Hopefully I'm not oversimplifying if I state that we have mainly two
actors to consider:
[A] the lock owner thread
[B] threads that block trying to acquire the lock
The fast-path here is [A]. [B] can go through a system call, I don't
think it matters at all.
No, B going into a system call can be just as devastating. Adaptive
spinning helps with that. The thing here is that if A gets preempted, there
will be a lot more B's getting stuck.
I implemented the test with futexes (where you go to sleep on contention)
and the performance dropped considerably, where the benefits of not having
A get preempted made no difference at all. Sure, adaptive spinning helps in
that case, but adaptive spinning would only make it as good as my spinning
in user space logic is without any changes.

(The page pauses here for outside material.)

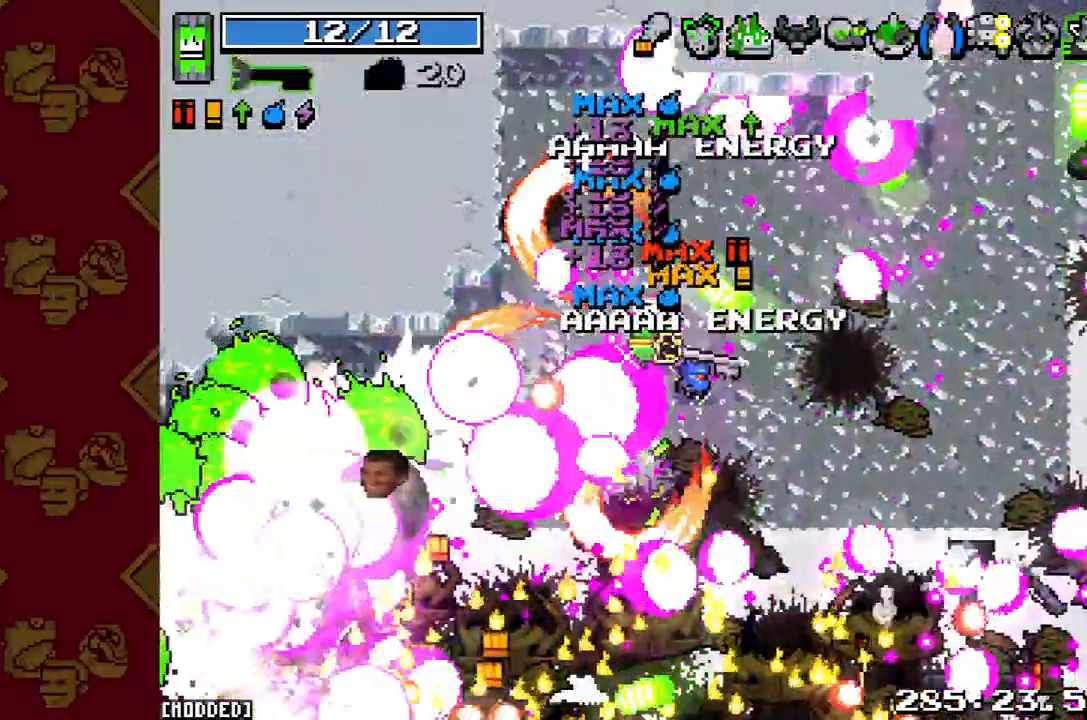
{"buttons": [], "left_stick": "left", "right_stick": "left", "button_events": [[67, "R2", "down"], [200, "R2", "up"]]}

Those lock addresses could then be used as keys for private locks,
or transformed into inode/offset keys for shared-memory locks. Threads
[B] blocking trying to acquire the lock can call a system call which
would boost the lock owner's slice and/or priority for a given lock key.
Do you mean that this would be done in user space? Going into the kernel to
do any of this would make it already lost.
When the scheduler preempts [A], it would check whether the rseq
per-thread area has a "held locks" field set and use this information
to find the slice/priority boost which are currently active for each
lock, and use this information to boost the task slice/priority
accordingly.
Why do we care about locks here? Note, I'm looking at using this same
feature for VMs on interrupt handlers. The only thing user space needs to
tell the kernel is "It's not a good time to preempt me, but it will be
shortly".
A scheme like this should allow lock priority inheritance without
requiring system calls on the userspace lock/unlock fast path.
Priority inheritance doesn't make sense when everything is running.